Writing for online lifestyle magazine Wezzy, Kaoru Domoto noted that Warner has localized the title to “Crazy Rich” (Kureiji Ricchi), deciding that “Asians” was not helpful. “Those born as Japanese in this country do not need to think of themselves as ‘Asian’ and are not in the position of a racial minority,” Domoto wrote. “Also, in the past, due to Japan’s economic development, Japanese were treated as ‘honorary whites’ in the West.”

Warner is targeting Japan’s female audiences with the poster copy “Women all over the world sympathize! A ‘goal in’ movie for finding true happiness!” ‘Goal in’ is Japanese-English for “get married,” which the heroine struggles to do against the opposition of her fiance’s wealthy Singaporean-Chinese family.

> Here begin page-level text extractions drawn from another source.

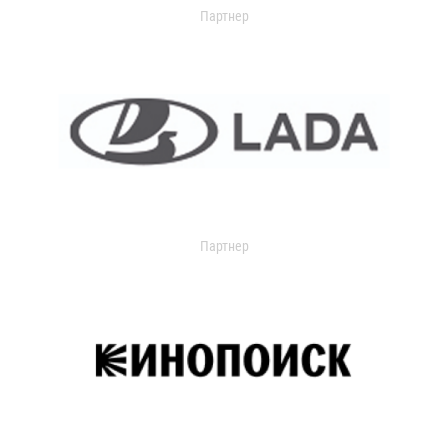
Партнер
Партнер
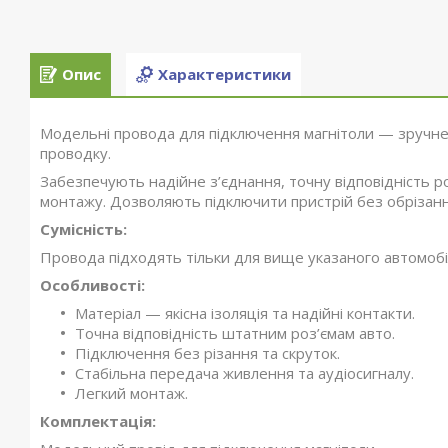
Опис
Характеристики
Модельні провода для підключення магнітоли — зручне
проводку.
Забезпечують надійне з’єднання, точну відповідність р
монтажу. Дозволяють підключити пристрій без обрізанн
Сумісність:
Провода підходять тільки для вище указаного автомобіл
Особливості:
Матеріал — якісна ізоляція та надійні контакти.
Точна відповідність штатним роз’ємам авто.
Підключення без різання та скруток.
Стабільна передача живлення та аудіосигналу.
Легкий монтаж.
Комплектація:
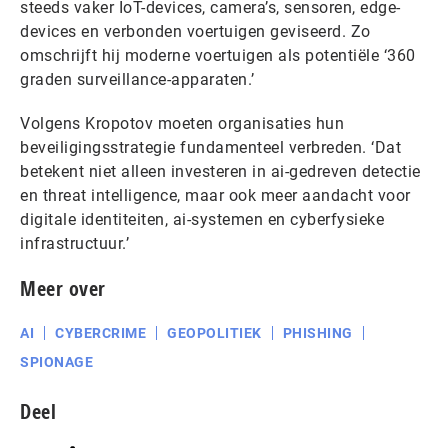
steeds vaker IoT-devices, camera’s, sensoren, edge-
devices en verbonden voertuigen geviseerd. Zo
omschrijft hij moderne voertuigen als potentiële ‘360
graden surveillance-apparaten.’
Volgens Kropotov moeten organisaties hun
beveiligingsstrategie fundamenteel verbreden. ‘Dat
betekent niet alleen investeren in ai-gedreven detectie
en threat intelligence, maar ook meer aandacht voor
digitale identiteiten, ai-systemen en cyberfysieke
infrastructuur.’
Meer over
AI
CYBERCRIME
GEOPOLITIEK
PHISHING
SPIONAGE
Deel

But Warner’s goal – a hit in Japan – may prove elusive, given the spotty track record of past Hollywood-backed films either based on Japanese properties or made with the pan-Asian market in mind. One often-cited example is “Memoirs of a Geisha,” Rob Marshall’s 2005 film set in the geisha world of pre-war Kyoto. Lambasted locally for casting Chinese actresses in major Japanese roles and misrepresenting geisha culture, the film finished with a disappointing $11 million in Japan.

A more recent case is “Ghost in the Shell,” Rupert Sanders’ 2017 live-action version of a sci-fi manga that also inspired Mamoru Oshii’s 1995 cult hit anime of the same English title. Though Japanese fans professed little interest in the “white-washing” controversy that swirled around the casting of Scarlett Johansson, the film earned just $9 million in its Japan run. By contrast, the year’s No. 1 foreign film at the box office, “Beauty and the Beast,” made $110 million.

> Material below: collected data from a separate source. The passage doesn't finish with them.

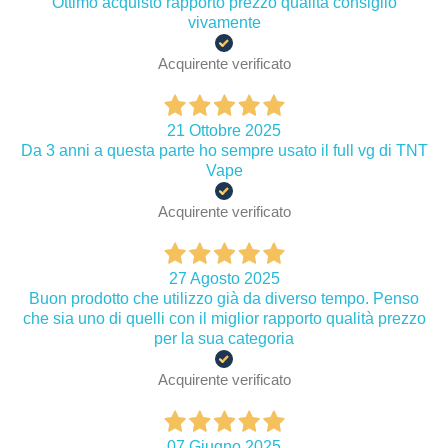
Ottimo acquisto rapporto prezzo qualità consiglio
vivamente
Acquirente verificato
21 Ottobre 2025
Da 3 anni a questa parte ho sempre usato il full vg di TNT
Vape
Acquirente verificato
27 Agosto 2025
Buon prodotto che utilizzo già da diverso tempo. Penso
che sia uno di quelli con il miglior rapporto qualità prezzo
per la sua categoria
Acquirente verificato
07 Giugno 2025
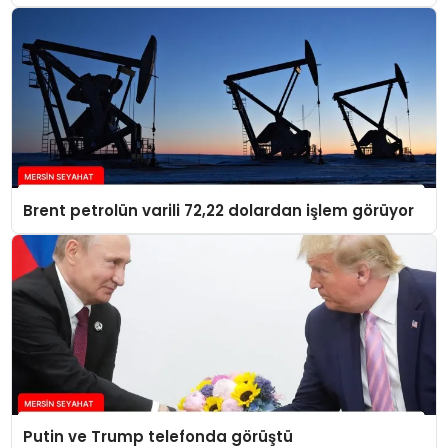
Brent petrolün varili 72,22 dolardan işlem görüyor
Putin ve Trump telefonda görüştü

Chinese auteur Zhang Yimou has had his share of hits in Japan, including “Hero” and “House of Flying Daggers,” but his 2016 Hollywood-China co-production “The Great Wall” could only manage $1.3 million at the Japanese box office.

There are success stories: Edward Zwick’s “The Last Samurai,” which was loosely based on the life of famed samurai general Saigo Takamori, made $120 million in Japan, the most of any foreign film in 2004. “A big reason was that the star, Tom Cruise, was extremely popular with women here at the time,” veteran box office analyst Hiroo Otaka said. “They also liked Ken Watanabe’s manly samurai. And the film’s manner of depicting them could be described as subtle.

“Even if Hollywood makes a film specifically about Japan, Japanese tend to not pay much attention unless the contents are engaging and of good quality,” Otaka said. “If a film depicts Japanese history, but the descriptions are distorted and the Japanese characters are unrealistic, they lose interest.”

Films set elsewhere in Asia stir up even less enthusiasm among local moviegoers. But “Crazy Rich Asians,” Otaka believes, “might be supported by relatively older, well-informed fans in metropolitan areas.” And that spells limited release, not crazy rich results for Warner.